WRITTEN PROBLEM 1 ->
Write down the passage of the forum post on Spaghetti Westerns from "If the US westerns" up to and including "unrealistic myth of the West.".

SELECTED TEXT ->
╭──

[quote=“Stanton, post:20, topic:1244”]Dust and dirt was always part of the US westerns. The westerns didn’t got more realistic in the 60s, only more dirty.
SWs are anti realistic. So are most if not all US westerns.[/quote]
I completely agree.
If the US westerns allegedly presented an unrealistic mythology of the West, the Spaghetti Westerns didn’t provide a “correction,” but rather established a new and even more unrealistic myth of the West.
In the SWs (considered as a whole) we see an absurd overabundance of Mexican bandit gangs, almost no cattle or Indians, a West completely centered on the US-Mexico border, a Roman Catholic West, a presentation of “facts” of history and geography which are absolutely laughable, and a level of violence that far out-stripped the “real” West. In many SWs the body count in just one film far, far exceeds the death toll of Dodge City, Deadwood, Tascosa, the Northfield, Minnesota raid, the Johnson County War, the Lincoln County War, either battle of Adobe Walls, and even the Mountain Meadow Massacre! There might be a few where it approaches the Little Big Horn! If the SW West were the “true” story, the place would have been uninhabitable-- a stagecoach ride means near-certain death, small towns emptied of residents by gangs of killers, etc. Nobody would have left the East for such a place. Not to mention small things like impossible shooting skill with inaccurate weapons such as the 1851 Colt Navy and other guns, or the ridiculous stopping-power of Sartana’s small calibre multi-shot derringer.
I like the SWs for the IMAGINATIVE new “myth of the West.”

╰──

(Data items)
╭──

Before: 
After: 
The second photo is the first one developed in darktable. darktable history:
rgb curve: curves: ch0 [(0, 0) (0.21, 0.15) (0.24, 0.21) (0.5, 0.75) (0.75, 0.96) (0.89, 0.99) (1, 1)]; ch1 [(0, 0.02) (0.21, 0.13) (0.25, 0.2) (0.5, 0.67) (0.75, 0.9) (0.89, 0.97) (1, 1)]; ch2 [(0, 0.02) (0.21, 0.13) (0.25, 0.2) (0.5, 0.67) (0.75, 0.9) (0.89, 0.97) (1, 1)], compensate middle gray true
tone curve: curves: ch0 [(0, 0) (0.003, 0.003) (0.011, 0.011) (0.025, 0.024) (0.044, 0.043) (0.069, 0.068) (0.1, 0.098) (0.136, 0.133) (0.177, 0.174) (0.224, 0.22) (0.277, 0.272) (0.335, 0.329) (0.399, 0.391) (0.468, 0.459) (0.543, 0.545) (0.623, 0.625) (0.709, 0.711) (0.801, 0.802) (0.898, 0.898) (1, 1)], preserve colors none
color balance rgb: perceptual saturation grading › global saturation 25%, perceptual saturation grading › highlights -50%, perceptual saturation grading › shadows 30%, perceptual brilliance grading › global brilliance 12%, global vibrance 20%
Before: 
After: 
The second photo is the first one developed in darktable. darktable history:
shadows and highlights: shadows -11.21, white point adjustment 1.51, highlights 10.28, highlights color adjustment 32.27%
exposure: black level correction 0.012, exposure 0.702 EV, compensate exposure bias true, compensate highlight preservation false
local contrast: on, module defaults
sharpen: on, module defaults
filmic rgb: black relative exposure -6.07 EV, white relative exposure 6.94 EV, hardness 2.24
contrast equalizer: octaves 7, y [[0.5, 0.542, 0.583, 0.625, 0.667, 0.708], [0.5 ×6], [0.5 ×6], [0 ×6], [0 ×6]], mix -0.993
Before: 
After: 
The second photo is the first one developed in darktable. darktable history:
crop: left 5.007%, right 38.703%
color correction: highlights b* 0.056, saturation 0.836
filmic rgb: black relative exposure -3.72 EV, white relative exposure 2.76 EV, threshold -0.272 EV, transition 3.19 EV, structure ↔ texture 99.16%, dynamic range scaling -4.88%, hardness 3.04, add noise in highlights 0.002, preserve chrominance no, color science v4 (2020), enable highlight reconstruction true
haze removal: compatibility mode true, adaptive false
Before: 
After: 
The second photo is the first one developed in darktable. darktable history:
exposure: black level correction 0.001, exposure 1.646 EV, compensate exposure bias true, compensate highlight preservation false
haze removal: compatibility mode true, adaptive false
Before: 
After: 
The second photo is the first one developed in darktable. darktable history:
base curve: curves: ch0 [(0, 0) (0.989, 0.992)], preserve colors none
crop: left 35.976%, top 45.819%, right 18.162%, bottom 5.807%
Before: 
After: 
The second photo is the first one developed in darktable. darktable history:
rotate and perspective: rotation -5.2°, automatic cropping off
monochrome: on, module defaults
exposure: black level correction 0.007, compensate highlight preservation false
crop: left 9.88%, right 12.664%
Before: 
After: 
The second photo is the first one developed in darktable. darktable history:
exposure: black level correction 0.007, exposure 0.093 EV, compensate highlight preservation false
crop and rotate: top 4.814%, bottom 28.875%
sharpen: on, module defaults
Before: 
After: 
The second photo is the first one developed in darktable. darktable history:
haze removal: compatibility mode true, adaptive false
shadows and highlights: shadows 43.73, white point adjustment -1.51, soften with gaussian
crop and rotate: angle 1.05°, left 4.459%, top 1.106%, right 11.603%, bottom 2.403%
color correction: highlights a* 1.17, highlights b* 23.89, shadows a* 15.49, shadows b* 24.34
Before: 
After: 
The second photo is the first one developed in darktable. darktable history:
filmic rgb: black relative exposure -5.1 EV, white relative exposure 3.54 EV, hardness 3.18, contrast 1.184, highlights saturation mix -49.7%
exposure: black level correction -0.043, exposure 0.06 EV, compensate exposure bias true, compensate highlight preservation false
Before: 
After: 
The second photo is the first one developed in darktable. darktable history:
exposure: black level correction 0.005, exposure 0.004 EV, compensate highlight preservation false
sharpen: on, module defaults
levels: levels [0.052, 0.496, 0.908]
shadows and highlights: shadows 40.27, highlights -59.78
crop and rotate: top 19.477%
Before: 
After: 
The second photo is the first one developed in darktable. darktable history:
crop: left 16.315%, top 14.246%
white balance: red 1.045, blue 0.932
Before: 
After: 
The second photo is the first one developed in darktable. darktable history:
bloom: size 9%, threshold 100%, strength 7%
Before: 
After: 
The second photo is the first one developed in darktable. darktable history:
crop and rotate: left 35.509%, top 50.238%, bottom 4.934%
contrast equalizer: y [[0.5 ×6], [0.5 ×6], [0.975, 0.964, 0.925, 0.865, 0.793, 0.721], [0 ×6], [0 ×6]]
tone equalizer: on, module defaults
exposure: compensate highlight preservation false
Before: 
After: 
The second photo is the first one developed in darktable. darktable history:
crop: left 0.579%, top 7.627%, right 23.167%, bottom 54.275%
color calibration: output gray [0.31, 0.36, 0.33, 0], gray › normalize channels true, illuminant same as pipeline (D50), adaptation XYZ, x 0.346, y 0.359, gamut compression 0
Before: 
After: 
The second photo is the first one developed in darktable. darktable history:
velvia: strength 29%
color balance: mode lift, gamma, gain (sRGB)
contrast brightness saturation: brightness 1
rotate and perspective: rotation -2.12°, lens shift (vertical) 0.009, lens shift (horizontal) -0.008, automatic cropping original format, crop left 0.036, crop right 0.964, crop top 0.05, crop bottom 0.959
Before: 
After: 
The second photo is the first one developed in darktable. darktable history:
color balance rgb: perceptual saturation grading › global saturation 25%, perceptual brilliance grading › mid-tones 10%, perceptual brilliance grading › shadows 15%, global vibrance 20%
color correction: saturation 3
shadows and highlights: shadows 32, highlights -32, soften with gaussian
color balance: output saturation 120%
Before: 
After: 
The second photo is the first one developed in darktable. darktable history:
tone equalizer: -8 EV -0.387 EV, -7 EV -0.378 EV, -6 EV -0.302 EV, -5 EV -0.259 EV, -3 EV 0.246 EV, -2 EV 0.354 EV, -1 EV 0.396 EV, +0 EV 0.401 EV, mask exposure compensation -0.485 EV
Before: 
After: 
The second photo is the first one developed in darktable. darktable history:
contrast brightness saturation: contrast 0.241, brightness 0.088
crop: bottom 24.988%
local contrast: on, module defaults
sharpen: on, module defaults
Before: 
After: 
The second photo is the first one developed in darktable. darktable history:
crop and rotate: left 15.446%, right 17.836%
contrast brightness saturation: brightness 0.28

╰──

WRITTEN PROBLEM 2 ->
Could you reproduce the data items from their first line up to and including the line with "tone curve: curves: ch0", replacing "developed" with "edited" and keeping everything else the same?

TASK RESULT 1 ->
If the US westerns allegedly presented an unrealistic mythology of the West, the Spaghetti Westerns didn’t provide a “correction,” but rather established a new and even more unrealistic myth of the West.

TASK RESULT 2 ->
Before: 
After: 
The second photo is the first one edited in darktable. darktable history:
rgb curve: curves: ch0 [(0, 0) (0.21, 0.15) (0.24, 0.21) (0.5, 0.75) (0.75, 0.96) (0.89, 0.99) (1, 1)]; ch1 [(0, 0.02) (0.21, 0.13) (0.25, 0.2) (0.5, 0.67) (0.75, 0.9) (0.89, 0.97) (1, 1)]; ch2 [(0, 0.02) (0.21, 0.13) (0.25, 0.2) (0.5, 0.67) (0.75, 0.9) (0.89, 0.97) (1, 1)], compensate middle gray true
tone curve: curves: ch0 [(0, 0) (0.003, 0.003) (0.011, 0.011) (0.025, 0.024) (0.044, 0.043) (0.069, 0.068) (0.1, 0.098) (0.136, 0.133) (0.177, 0.174) (0.224, 0.22) (0.277, 0.272) (0.335, 0.329) (0.399, 0.391) (0.468, 0.459) (0.543, 0.545) (0.623, 0.625) (0.709, 0.711) (0.801, 0.802) (0.898, 0.898) (1, 1)], preserve colors none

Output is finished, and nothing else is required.